Editor’s Note: Get a DPS deal done, lawmakers
The Michigan Senate is expected to vote this week on a deal to bailout Detroit Public Schools and return control to an elected school board this fall.
Some lawmakers and Detroit stakeholders are grumbling over the compromise legislation, which the House passed on Thursday. But that’s the rub with any compromise —neither side gets everything it wants.
It’s a solid deal, and the Senate should pass it — as it is anticipated to do — even though that chamber will likely give up the bipartisan votes it had for the original bills passed in March.
Under the legislation, DPS would avoid insolvency and bankruptcy, and could use the $617 million to pay down debt and create a new district to start fresh with educating students.
The House put in more money in exchange for the Senate leaving out a controversial concept called the Detroit Education Commission.
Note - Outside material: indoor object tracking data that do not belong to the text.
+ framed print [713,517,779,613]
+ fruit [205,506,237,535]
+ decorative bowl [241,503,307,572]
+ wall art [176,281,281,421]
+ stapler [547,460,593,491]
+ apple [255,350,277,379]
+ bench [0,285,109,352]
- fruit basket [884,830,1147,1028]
That commission, which would be appointed solely by Mayor Mike Duggan, concerned school choice advocates since it would play a major role in monitoring school quality and controlling school openings for district and charter schools.
House Speaker Kevin Cotter, R-Mount Pleasant, said he wouldn’t have put the deal up for a vote if he wasn’t confident the Senate would approve it. So that’s a good sign. Plus, Senate Majority Leader Arlan Meekhof, R-West Olive, and Gov. Rick Snyder seem on board.
Cotter also said these DPS bills would “protect the massive investment by Michigan taxpayers.” The Senate should make sure that piece is strong enough so that taxpayers don’t face another bailout in the future.